# [Task goal]
Starting with the first line and ending with the line that holds "gewährleisten, führt dieser", repeat the material exactly.
[[ Provided entries, beginning ]]
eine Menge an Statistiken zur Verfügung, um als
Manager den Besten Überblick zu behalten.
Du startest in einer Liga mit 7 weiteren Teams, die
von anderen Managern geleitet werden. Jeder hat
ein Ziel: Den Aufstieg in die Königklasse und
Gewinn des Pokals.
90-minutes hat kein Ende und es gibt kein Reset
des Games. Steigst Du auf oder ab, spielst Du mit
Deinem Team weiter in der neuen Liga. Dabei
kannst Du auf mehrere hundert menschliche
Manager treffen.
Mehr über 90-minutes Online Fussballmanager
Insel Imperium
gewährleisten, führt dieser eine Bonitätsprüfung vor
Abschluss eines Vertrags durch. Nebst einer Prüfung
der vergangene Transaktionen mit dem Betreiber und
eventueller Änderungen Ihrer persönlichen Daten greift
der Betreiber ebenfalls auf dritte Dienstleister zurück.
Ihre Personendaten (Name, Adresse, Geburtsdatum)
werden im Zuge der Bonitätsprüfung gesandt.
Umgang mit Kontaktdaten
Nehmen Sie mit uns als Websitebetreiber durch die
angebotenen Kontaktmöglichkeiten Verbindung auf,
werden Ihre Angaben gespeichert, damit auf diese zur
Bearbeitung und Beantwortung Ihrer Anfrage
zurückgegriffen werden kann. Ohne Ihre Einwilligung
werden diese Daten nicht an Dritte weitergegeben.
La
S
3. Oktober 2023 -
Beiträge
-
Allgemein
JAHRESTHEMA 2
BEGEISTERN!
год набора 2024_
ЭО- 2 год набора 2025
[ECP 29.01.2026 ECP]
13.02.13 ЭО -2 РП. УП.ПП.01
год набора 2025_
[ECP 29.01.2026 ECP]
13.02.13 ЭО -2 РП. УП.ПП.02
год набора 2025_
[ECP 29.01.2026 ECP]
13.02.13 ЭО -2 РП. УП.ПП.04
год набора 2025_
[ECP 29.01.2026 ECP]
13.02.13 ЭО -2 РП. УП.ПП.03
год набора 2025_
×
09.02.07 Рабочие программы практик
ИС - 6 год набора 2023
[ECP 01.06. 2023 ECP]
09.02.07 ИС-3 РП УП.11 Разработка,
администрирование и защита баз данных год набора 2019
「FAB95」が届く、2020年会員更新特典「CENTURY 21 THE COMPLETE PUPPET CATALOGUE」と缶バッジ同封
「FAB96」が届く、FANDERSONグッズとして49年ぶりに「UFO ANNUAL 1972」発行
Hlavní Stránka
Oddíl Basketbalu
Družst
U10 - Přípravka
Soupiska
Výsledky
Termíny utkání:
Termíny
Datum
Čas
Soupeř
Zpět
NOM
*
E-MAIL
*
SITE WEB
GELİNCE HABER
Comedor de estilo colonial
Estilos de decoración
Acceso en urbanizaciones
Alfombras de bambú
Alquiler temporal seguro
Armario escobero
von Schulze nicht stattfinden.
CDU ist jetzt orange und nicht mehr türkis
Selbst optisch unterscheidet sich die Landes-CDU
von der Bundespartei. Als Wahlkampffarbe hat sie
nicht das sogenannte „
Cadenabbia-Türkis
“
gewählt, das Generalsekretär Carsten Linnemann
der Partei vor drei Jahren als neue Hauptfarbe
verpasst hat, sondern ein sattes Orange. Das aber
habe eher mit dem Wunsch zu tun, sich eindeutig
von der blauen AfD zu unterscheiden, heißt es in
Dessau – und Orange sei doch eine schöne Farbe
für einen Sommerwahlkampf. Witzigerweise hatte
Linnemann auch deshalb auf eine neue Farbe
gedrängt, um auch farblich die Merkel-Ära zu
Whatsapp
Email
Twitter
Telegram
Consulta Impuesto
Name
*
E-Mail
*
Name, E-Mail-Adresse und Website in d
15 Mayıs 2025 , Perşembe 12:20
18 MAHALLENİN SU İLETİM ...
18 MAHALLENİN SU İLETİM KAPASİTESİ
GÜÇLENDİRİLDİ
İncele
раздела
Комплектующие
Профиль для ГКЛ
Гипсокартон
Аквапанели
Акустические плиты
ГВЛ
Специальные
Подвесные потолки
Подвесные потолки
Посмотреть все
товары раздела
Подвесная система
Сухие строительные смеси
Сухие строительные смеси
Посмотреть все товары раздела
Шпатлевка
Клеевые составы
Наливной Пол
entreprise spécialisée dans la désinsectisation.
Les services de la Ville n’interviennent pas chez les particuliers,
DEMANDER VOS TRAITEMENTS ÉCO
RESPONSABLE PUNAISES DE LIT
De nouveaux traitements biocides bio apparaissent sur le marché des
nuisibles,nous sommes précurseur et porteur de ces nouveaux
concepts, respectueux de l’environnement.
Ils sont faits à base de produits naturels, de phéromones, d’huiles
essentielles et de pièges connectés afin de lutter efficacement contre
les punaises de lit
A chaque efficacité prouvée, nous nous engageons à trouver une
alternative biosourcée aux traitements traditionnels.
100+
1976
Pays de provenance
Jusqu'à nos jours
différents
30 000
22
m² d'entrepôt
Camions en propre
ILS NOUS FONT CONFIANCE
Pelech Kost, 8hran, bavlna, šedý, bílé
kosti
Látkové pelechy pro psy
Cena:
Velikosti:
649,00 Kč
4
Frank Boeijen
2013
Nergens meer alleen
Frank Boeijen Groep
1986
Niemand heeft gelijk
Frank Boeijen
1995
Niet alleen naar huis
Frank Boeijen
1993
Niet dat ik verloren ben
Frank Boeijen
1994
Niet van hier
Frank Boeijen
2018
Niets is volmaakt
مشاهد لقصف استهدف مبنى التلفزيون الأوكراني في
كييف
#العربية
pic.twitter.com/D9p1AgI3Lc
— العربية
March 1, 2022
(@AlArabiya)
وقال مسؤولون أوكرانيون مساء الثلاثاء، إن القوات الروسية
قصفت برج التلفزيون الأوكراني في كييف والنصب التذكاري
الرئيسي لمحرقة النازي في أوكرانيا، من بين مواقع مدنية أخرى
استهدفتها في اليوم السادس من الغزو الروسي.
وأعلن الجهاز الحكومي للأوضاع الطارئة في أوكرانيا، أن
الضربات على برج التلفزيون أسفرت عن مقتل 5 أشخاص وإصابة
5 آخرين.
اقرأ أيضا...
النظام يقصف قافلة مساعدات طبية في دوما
[[ Provided entries, end ]]
# [Solution to the exercise]
eine Menge an Statistiken zur Verfügung, um als
Manager den Besten Überblick zu behalten.
Du startest in einer Liga mit 7 weiteren Teams, die
von anderen Managern geleitet werden. Jeder hat
ein Ziel: Den Aufstieg in die Königklasse und
Gewinn des Pokals.
90-minutes hat kein Ende und es gibt kein Reset
des Games. Steigst Du auf oder ab, spielst Du mit
Deinem Team weiter in der neuen Liga. Dabei
kannst Du auf mehrere hundert menschliche
Manager treffen.
Mehr über 90-minutes Online Fussballmanager
Insel Imperium
gewährleisten, führt dieser eine Bonitätsprüfung vor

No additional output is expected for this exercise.